Just wondering, bought a bag of frozen pinkies today and took one out for the new corn hatchlings meal and left it to thaw. I plan on feeding the snake tomorrow night, and the pinkie is in a sealed box in the fridge...will it be ok or go off before tomorrow? it will be my snakes first meal so i don't want to give it something that's gone off or it'll never want to feed again  and i don't want to make it sick as it is so tiny and has yet to feed


----------



## liz200898 (Oct 13, 2008)

It should be ok in the fridge until then but don't leave it much longer.


----------



## monkey26031985 (Mar 30, 2009)

yes it will be fine but after that night i wouldnt use it i normaly get myne out in the morning feed at night if they dont take it night after then bin


----------



## Antw23uk (Jan 12, 2009)

A pinky will defrost quickly because of the size. Take itout of the freezer in the morning and feed when you get hom in the afternoon/ evening.
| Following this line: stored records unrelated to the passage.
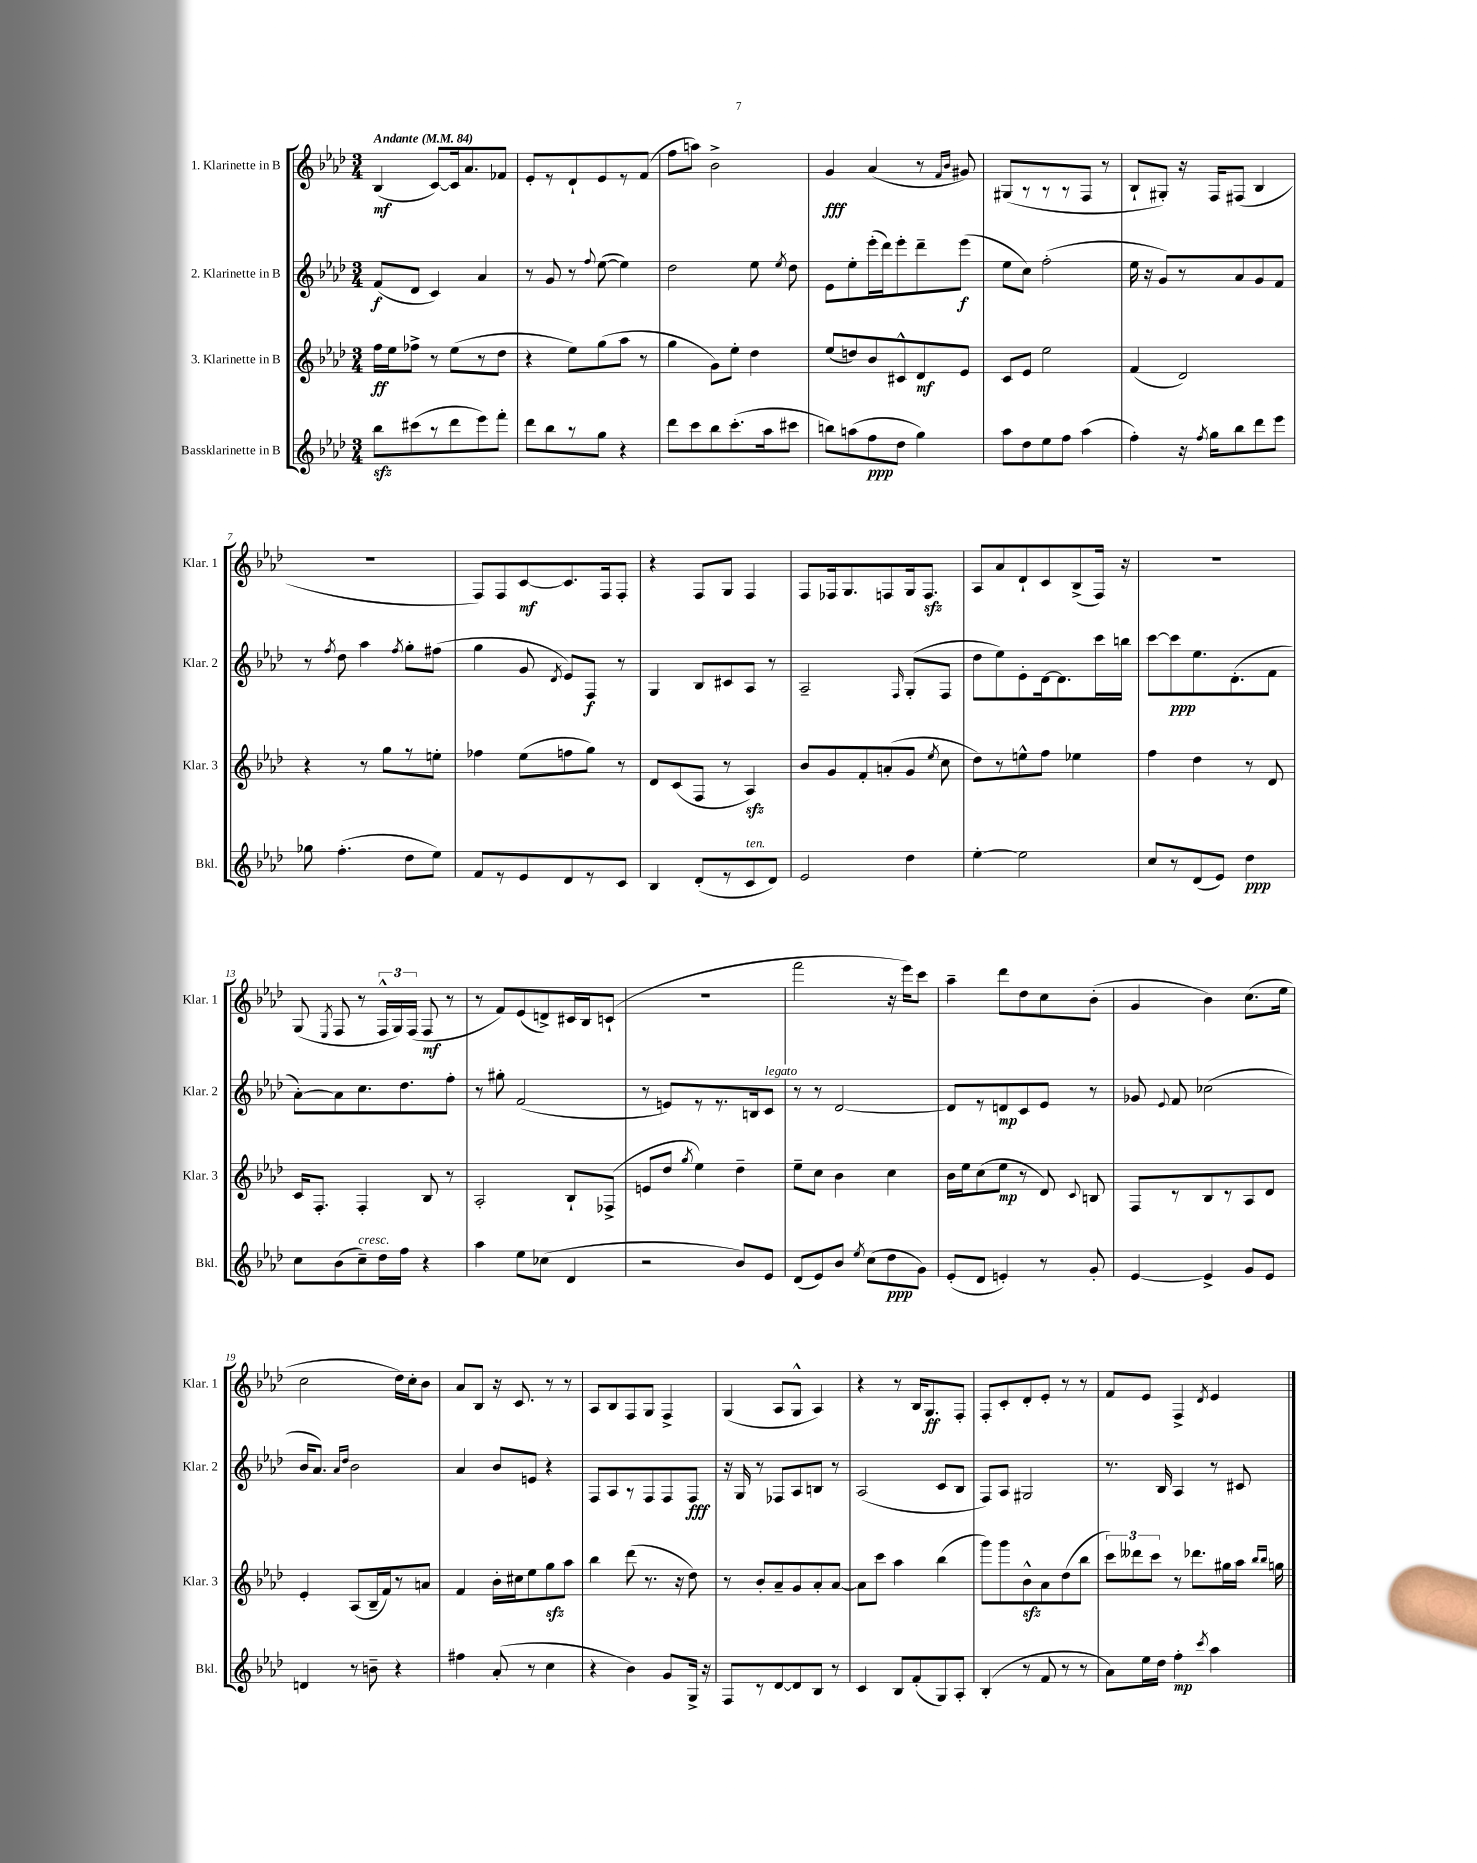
<<
\new StaffGroup <<
\new Staff = "s0" \with { instrumentName = "1. Klarinette in B" shortInstrumentName = "Klar. 1" } {
    \clef treble \key aes \major \numericTimeSignature \time 3/4 \tempo "Andante" 4 = 84
    \autoBeamOff bes4\mf( c'8[~) c'16 aes'8. fes'8] |
    ees'8[-. r8 des'8-! ees'8 r8 f'8]( |
    f''8[ a''8]) bes'2-> |
    g'4\fff aes'4( r8 \grace { f'16[ bes'16] } gis'8) |
    gis8[( r8 r8 r8 f8] r8 |
    bes8[-! gis8]-.) r16 f16[ fis8]( bes4 |
    R2. |
    f8[) f8 c'8~\mf c'8. f16 f8]-. |
    r4 f8[ g8] f4 |
    f8[ fes16 g8. f8 g16 f8.]\sfz |
    aes8[ aes'8 des'8-! c'8 bes8->( f16]) r16 |
    R2. |
    g8( \acciaccatura { ees8 } f8 r8 \tuplet 3/2 { f16[-^ g16) f16]( } f8\mf r8 |
    r8 f'8[) ees'8( d'8->) cis'16 bes16 c'8]-!( |
    R2. |
    f'''2 r16 ees'''16[) c'''8] |
    aes''4-- des'''8[ des''8 c''8 bes'8]-.( |
    g'4 bes'4) c''8.[( ees''16] |
    c''2 des''16[) c''16-. bes'8] |
    aes'8[ bes8] r16 c'8. r8 r8 |
    aes8[ bes8 f8 g8] f4-> |
    g4( aes8[ g8]-^ aes4) |
    r4 r8 bes16[ g8.\ff f8]-. |
    f8[-. c'8-. des'8-. ees'8]-. r8 r8 |
    f'8[ ees'8] f4-> \acciaccatura { des'8 } ees'4 \bar "|." |
}
\new Staff = "s1" \with { instrumentName = "2. Klarinette in B" shortInstrumentName = "Klar. 2" } {
    \clef treble \key aes \major \numericTimeSignature \time 3/4
    \autoBeamOff f'8[\f( des'8] c'4) aes'4 |
    r8 g'8 r8 \appoggiatura { f''8 } ees''8~( ees''4) |
    des''2 ees''8 \acciaccatura { ees''8 } des''8 |
    ees'8[ ees''8-. ees'''16-.( des'''16) ees'''8-. des'''8-- ees'''8]\f( |
    ees''8[ c''8]) f''2-.( |
    ees''16 r16 g'8[) r8 aes'8 g'8 f'8] |
    r8 \acciaccatura { f''8 } des''8 aes''4 \acciaccatura { f''8 } g''8[-. fis''8]( |
    g''4 g'8 \acciaccatura { des'8 } ees'8[) f8]\f r8 |
    g4 bes8[ cis'8 aes8] r8 |
    aes2-- \grace { f16 } g8[-.( f8] |
    des''8[ ees''8) ees'8-. des'16~ des'8. c'''16 b''16] |
    c'''8[~ c'''8\ppp ees''8. des'8.-.( f'8] |
    aes'8[~-.) aes'8 c''8. des''8. f''8]-. |
    r8 gis''8-. f'2( |
    r8 e'8[) r8 r8. b16 c'8]^\markup { \italic "legato" } |
    r8 r8 des'2~ |
    des'8[ r8 d'8\mp c'8 ees'8] r8 |
    ges'8 \appoggiatura { ees'8 } f'8 ces''2( |
    bes'16[ aes'8.]) \grace { aes'16[ des''16] } bes'2 |
    aes'4 bes'8[ e'8] r4 |
    f8[ aes8 r8 f8 f8 f8]\fff |
    r16 g16 r8 fes8[ aes8 b8] r8 |
    aes2( c'8[ bes8] |
    f8[) aes8] gis2 |
    r8. bes16 aes4 r8 cis'8 \bar "|." |
}
\new Staff = "s2" \with { instrumentName = "3. Klarinette in B" shortInstrumentName = "Klar. 3" } {
    \clef treble \key aes \major \numericTimeSignature \time 3/4
    \autoBeamOff f''16[\ff ees''16 fes''8]-> r8 ees''8[( r8 des''8] |
    r4 ees''8[) g''8( aes''8] r8 |
    g''4 g'8[) ees''8]-. des''4 |
    ees''8[( d''8) bes'8 cis'8-^ des'8\mf ees'8] |
    c'8[ ees'8] ees''2 |
    f'4( des'2) |
    r4 r8 g''8[ r8 e''8]-. |
    fes''4 ees''8[( f''8 g''8]) r8 |
    des'8[ c'8( f8] r8 aes4\sfz) |
    bes'8[ g'8 f'8-. a'8-.( g'8] \acciaccatura { ees''8 } c''8 |
    des''8[) r8 e''8-^ f''8] ees''4 |
    f''4 des''4 r8 des'8 |
    c'16[ f8.]-. f4-. bes8 r8 |
    aes2-. bes8[-! fes8]->( |
    e'8[ des''8] \acciaccatura { g''8 } ees''4) des''4-- |
    ees''8[-- c''8] bes'4 c''4 |
    bes'16[ ees''16 c''8( ees''8]\mp r8 des'8) \appoggiatura { c'8 } b8 |
    f8[ r8 bes8 r8 aes8 des'8] |
    ees'4-. aes8[( bes16-- f'16) r8 a'8] |
    f'4 bes'16[-. cis''16 ees''8 g''8\sfz aes''8] |
    bes''4 des'''8( r8. r16 des''8) |
    r8 bes'8[-. aes'8-- g'8 aes'8-. aes'8]~ |
    aes'8[ c'''8] aes''4 bes''4( |
    g'''8[) g'''8 bes'8-^\sfz aes'8 des''8( bes''8] |
    \tuplet 3/2 { c'''8[) deses'''8 c'''8] } r8 des'''8.[ gis''16 aes''16] \grace { bes''16[ bes''16] } g''16 \bar "|." |
}
\new Staff = "s3" \with { instrumentName = "Bassklarinette in B" shortInstrumentName = "Bkl." } {
    \clef treble \key aes \major \numericTimeSignature \time 3/4
    \autoBeamOff bes''8[\sfz cis'''8( r8 des'''8 ees'''8) f'''8]-. |
    des'''8[ bes''8 r8 g''8] r4 |
    des'''8[ c'''8 bes''8 c'''8.-.( aes''16 cis'''8] |
    b''8[) a''8( f''8\ppp des''8] g''4) |
    aes''8[ des''8 ees''8 f''8] aes''4( |
    f''4-.) r16 \acciaccatura { f''8 } g''16[ bes''8 des'''8 ees'''8] |
    ges''8 f''4.-.( des''8[ ees''8]) |
    f'8[ r8 ees'8 des'8 r8 c'8] |
    bes4 des'8[-.( r8 c'8^\markup { \italic "ten." } des'8]) |
    ees'2 des''4 |
    ees''4~-. ees''2 |
    c''8[ r8 des'8( ees'8]) des''4\ppp |
    c''8[ bes'8( c''8--^\markup { \italic "cresc." }) des''16 f''16] r4 |
    aes''4 ees''8[ ces''8]( des'4 |
    r2 bes'8[) ees'8] |
    des'8[( ees'8) bes'8] \acciaccatura { ees''8 } c''8[( des''8\ppp g'8]) |
    ees'8[-.( des'8] e'4-.) r8 g'8-. |
    ees'4~ ees'4-> g'8[ ees'8] |
    d'4 r8 b'8-- r4 |
    fis''4 aes'8-.( r8 c''4 |
    r4 bes'4) g'8[ g16]-> r16 |
    f8[ r8 des'8~ des'8 bes8] r8 |
    c'4 bes8[ f'8-.( g8) aes8]-. |
    bes4-.( r8 f'8 r8 r8 |
    aes'8[) ees''16 des''16] f''4-.\mp \acciaccatura { c'''8 } aes''4 \bar "|." |
}
>>
>>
Job done ... :2thumb:


----------



## corny girl (Aug 30, 2009)

A pinkie will only take minutes to defrost in warm water :2thumb:.


----------



## miss_mystra (Jun 24, 2010)

thanks everyone

think i'll smell it..if it smells off - in the bin, and i'll thaw one out in the morning for the evening the following day instead


----------



## monkey26031985 (Mar 30, 2009)

it might not smell but may swell


----------



## Meko (Apr 29, 2007)

miss_mystra said:


> thanks everyone
> 
> think i'll smell it..if it smells off - in the bin, and i'll thaw one out in the morning for the evening the following day instead


it won't go off.

The same way any of your food doesn't go off 10 minutes after it's been defrosted.


----------



## liz200898 (Oct 13, 2008)

It's when it's left uneaten in a hot tank for a while thats when it gets a bit disgusting..


----------



## pacman frogz (Jun 30, 2009)

it is a dead pinkie so it is going to smell :bash:


----------



## miss_mystra (Jun 24, 2010)

pacman frogz said:


> it is a dead pinkie so it is going to smell :bash:


didn't really smell of anything actually :Na_Na_Na_Na: was expecting it to stink lol


----------



## DragonFish66 (Sep 13, 2009)

I defrost mine in warm water takes 5-10 mins then put in the rubs/vivs they are alright left in there for at least 12 hours normaly most of mine take straight away but they are alright left overnight snakes take dead animals in the wild not just live


----------



## miss_mystra (Jun 24, 2010)

DragonFish66 said:


> I defrost mine in warm water takes 5-10 mins then put in the rubs/vivs they are alright left in there for at least 12 hours normaly most of mine take straight away but they are alright left overnight snakes take dead animals in the wild not just live



cool thank you! :2thumb: Will do this tonight


----------